Predicting Lattice Phonon Vibrational Frequencies Using Deep Graph Neural Networks

TL;DR

This paper introduces a deep graph neural network model that accurately predicts lattice phonon vibrational frequencies from crystal structures, offering a computationally efficient alternative to DFT calculations for materials screening.

Contribution

The work presents a novel deep graph neural network approach that handles variable spectrum dimensions using zero padding, enabling accurate phonon frequency predictions from crystal structures.

Findings

Achieved R^2 scores of 0.554 and 0.724 on two datasets.

Demonstrated capability to predict phonon spectra beyond density of states.

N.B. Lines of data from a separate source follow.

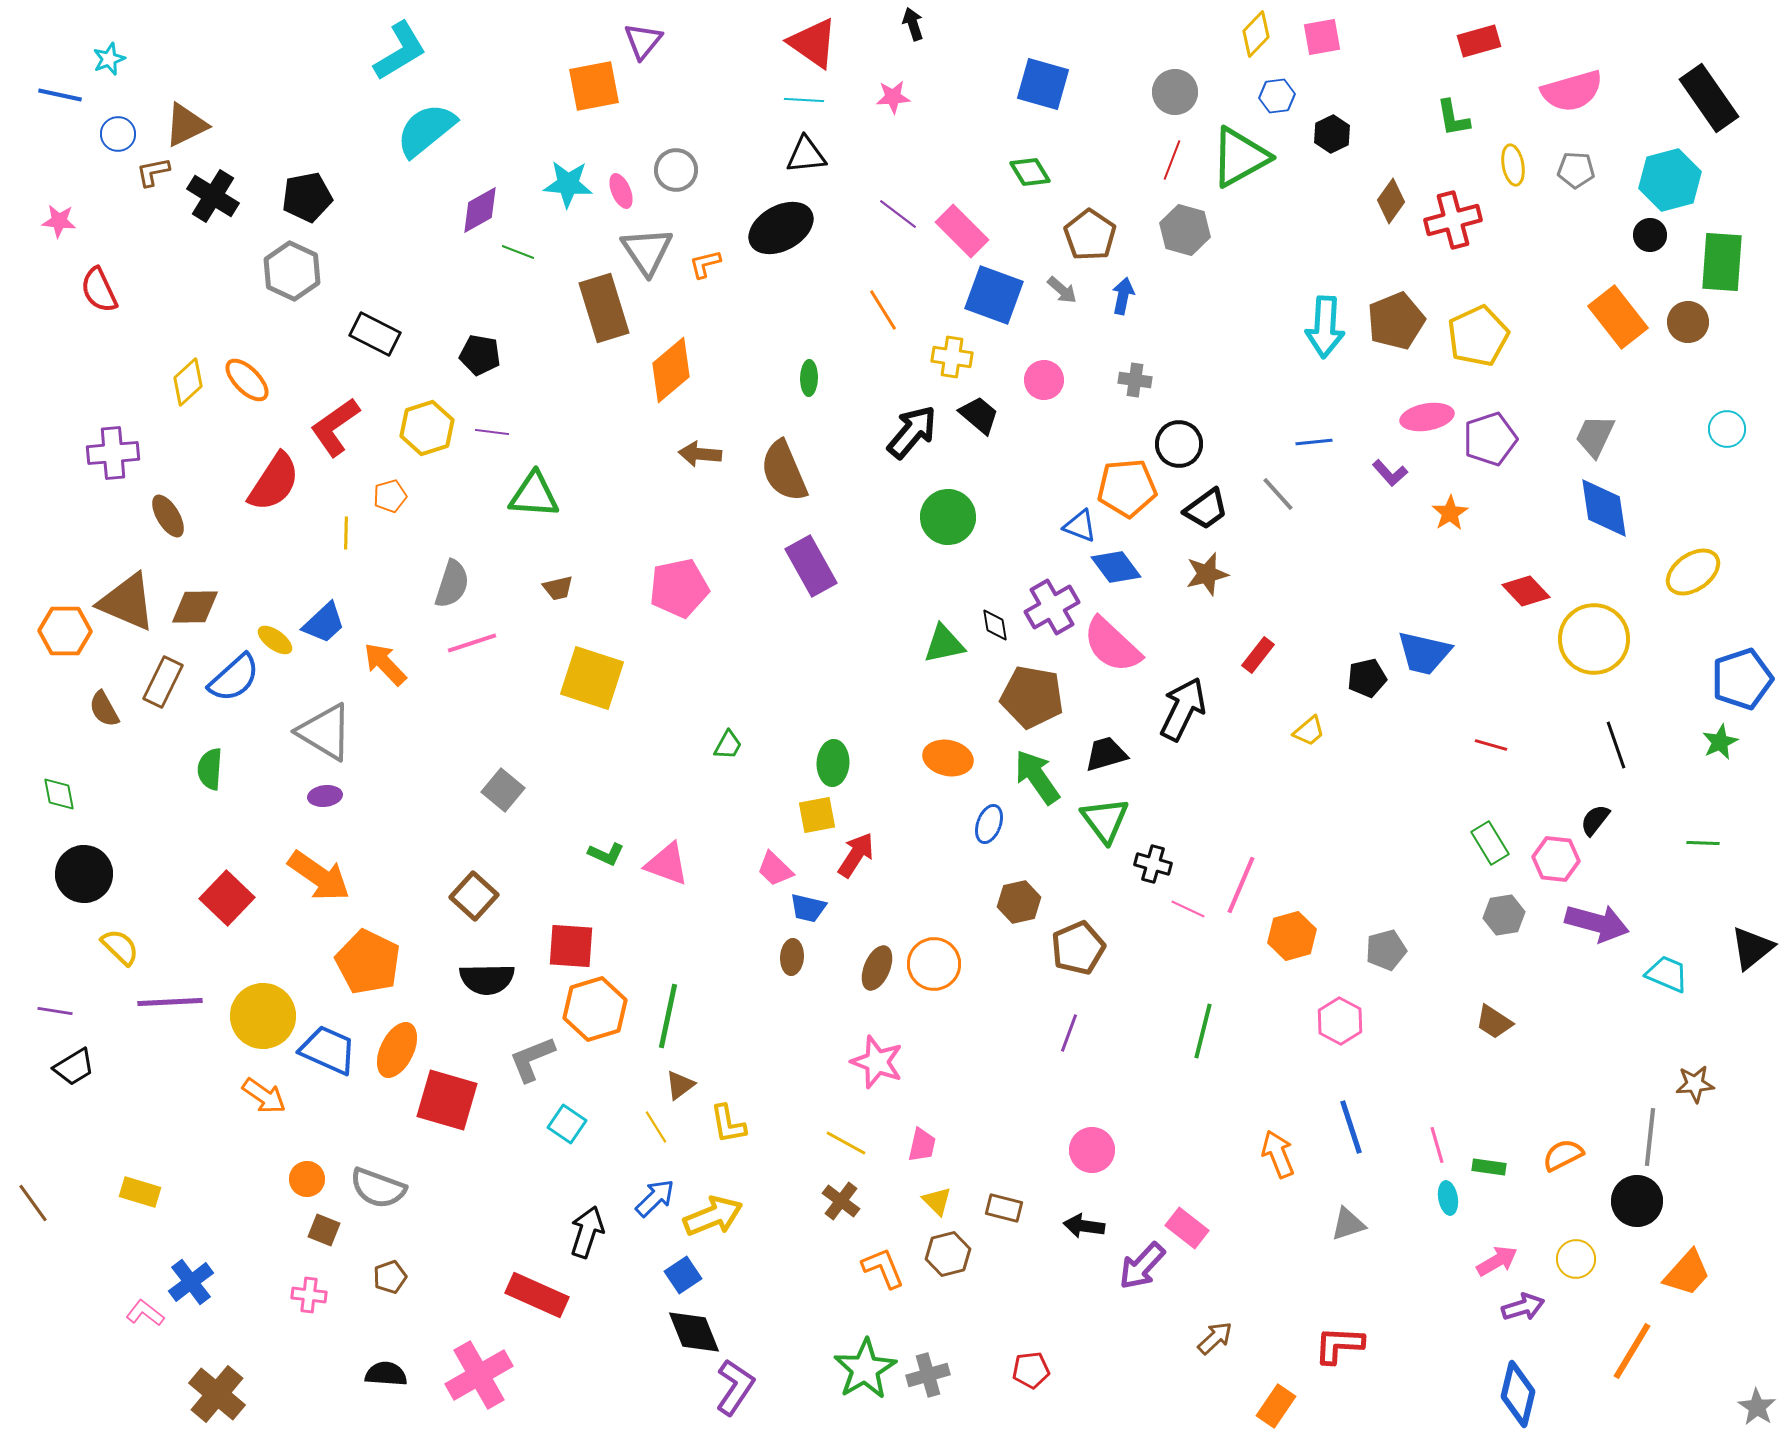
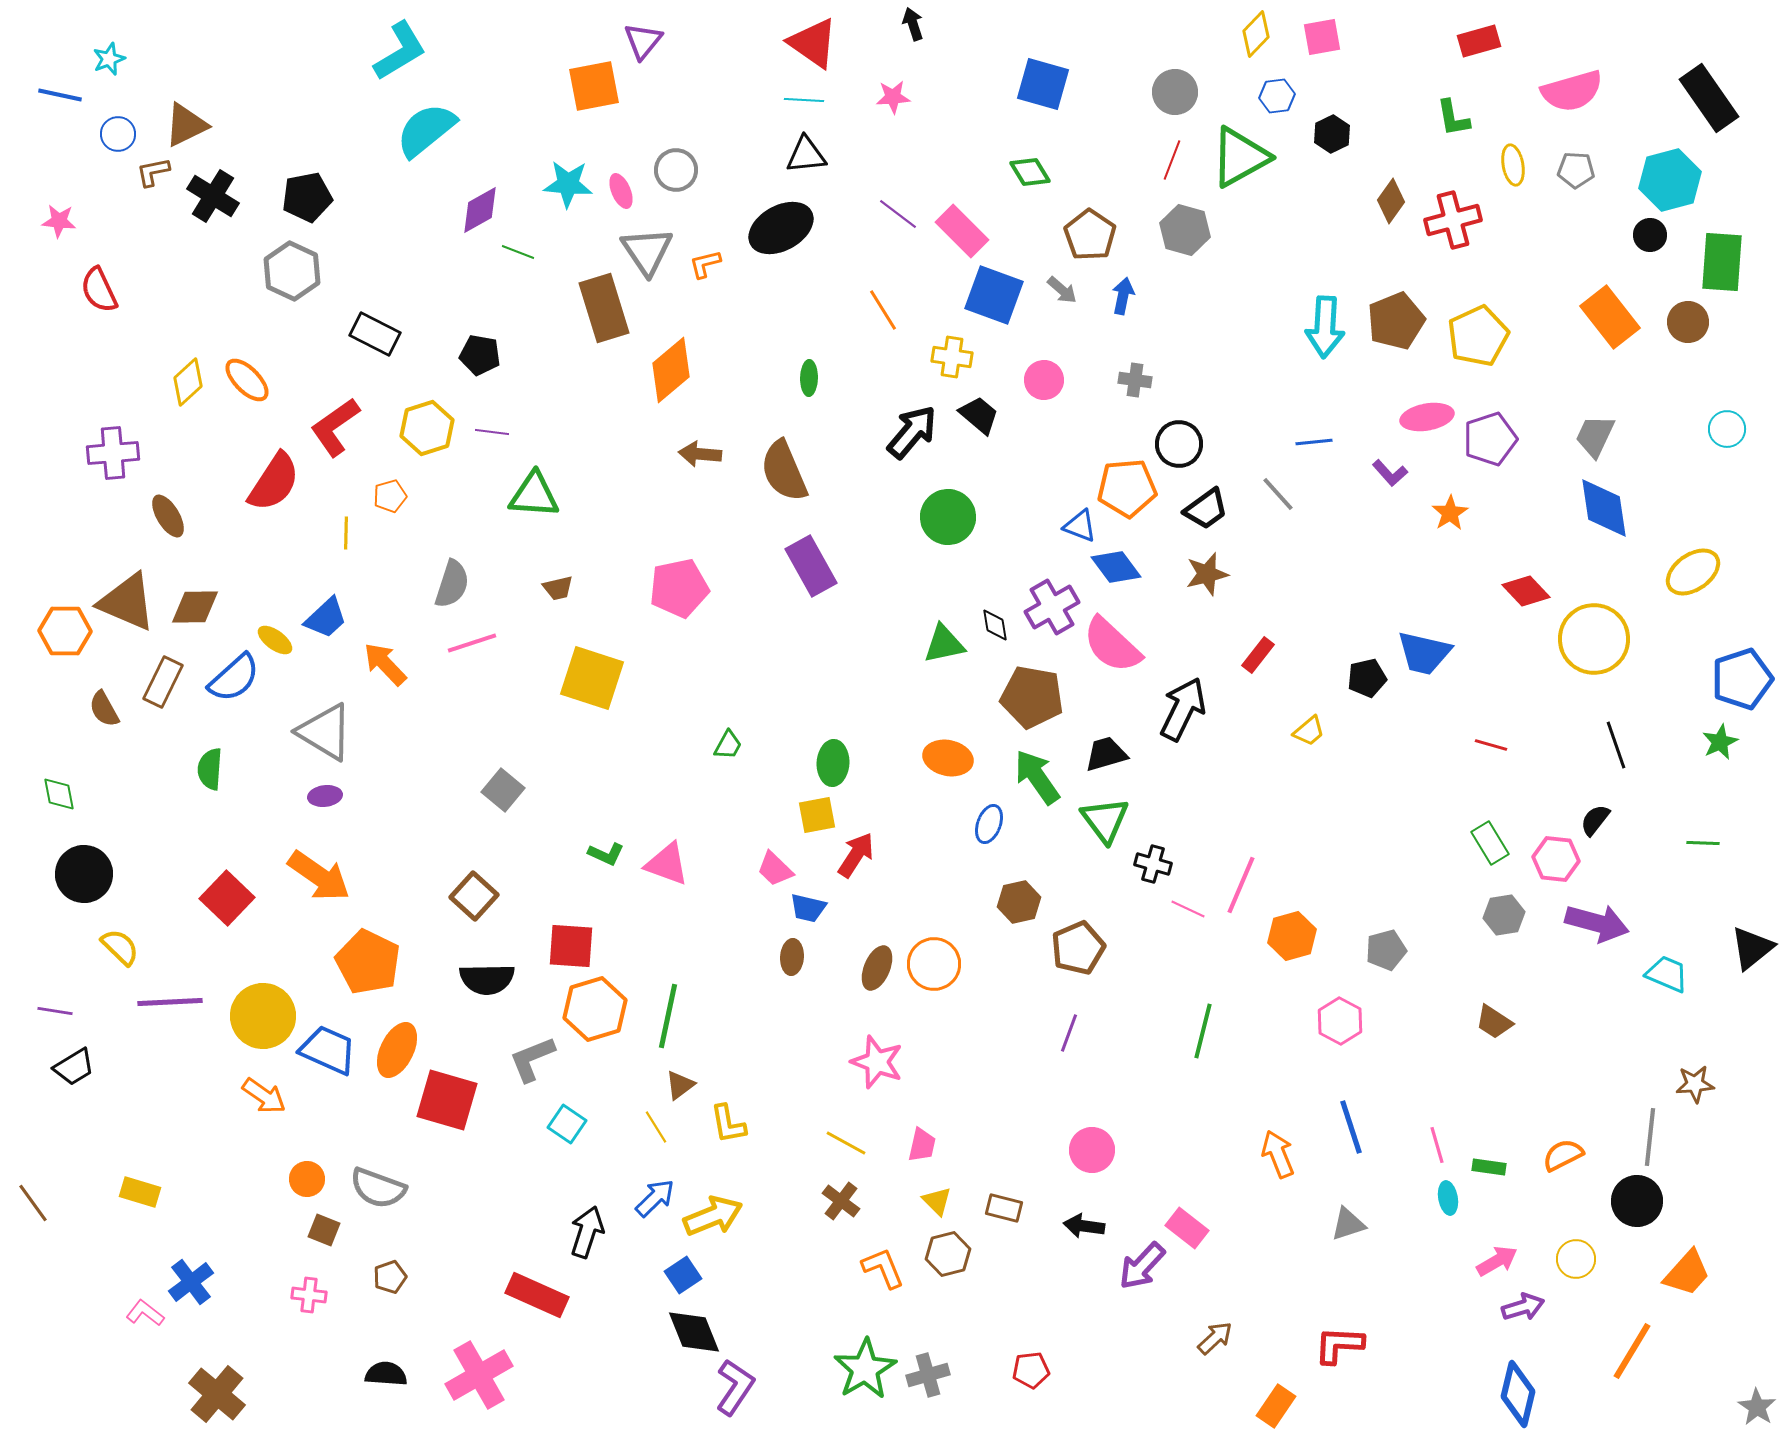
orange rectangle at (1618, 317): moved 8 px left
blue trapezoid at (324, 623): moved 2 px right, 5 px up
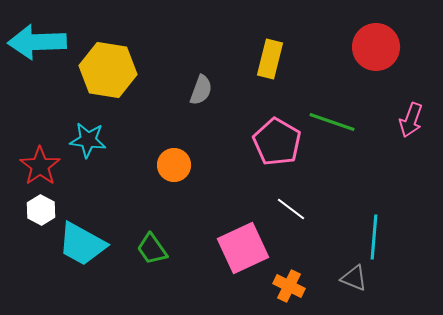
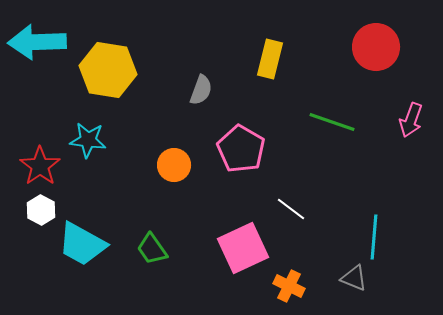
pink pentagon: moved 36 px left, 7 px down
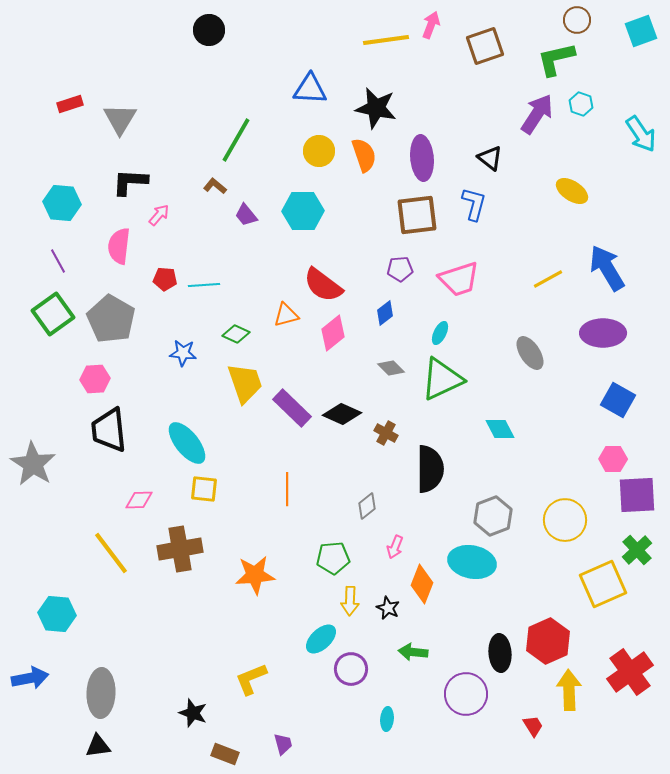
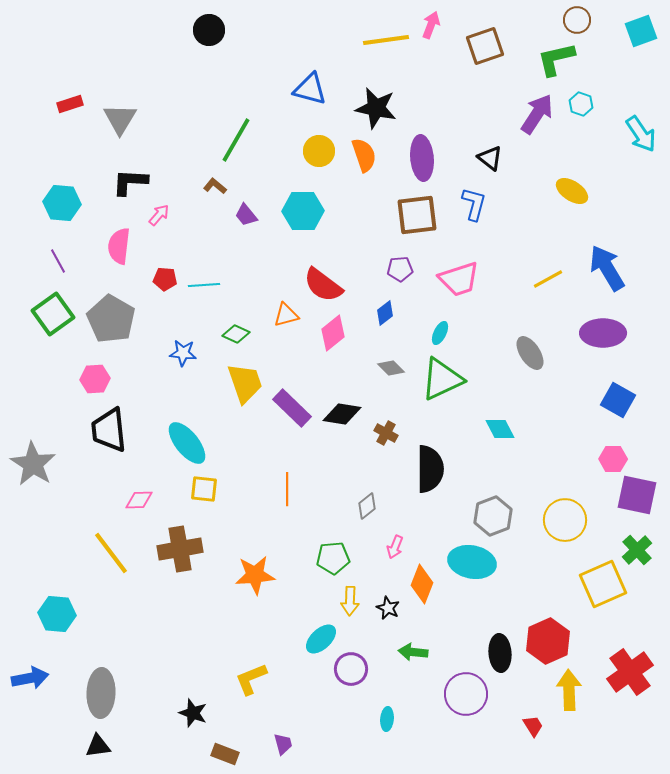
blue triangle at (310, 89): rotated 12 degrees clockwise
black diamond at (342, 414): rotated 15 degrees counterclockwise
purple square at (637, 495): rotated 15 degrees clockwise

Addresses variable spectrum dimension with zero padding scheme.

Abstract

Lattice vibration frequencies are related to many important materials properties such as thermal and electrical conductivity as well as superconductivity. However, computational calculation of vibration frequencies using density functional theory (DFT) methods is too computationally demanding for a large number of samples in materials screening. Here we propose a deep graph neural network-based algorithm for predicting crystal vibration frequencies from crystal structures with high accuracy. Our algorithm addresses the variable dimension of vibration frequency spectrum using the zero padding scheme. Benchmark studies on two data sets with 15,000 and 35,552 samples show that the aggregated $R^2$ scores of the prediction reaches 0.554 and 0.724 respectively. Our work demonstrates the capability of deep graph neural networks to learn to predict phonon spectrum properties of crystal structures in addition to phonon density of states (DOS) and electronic DOS in which the output dimension is constant.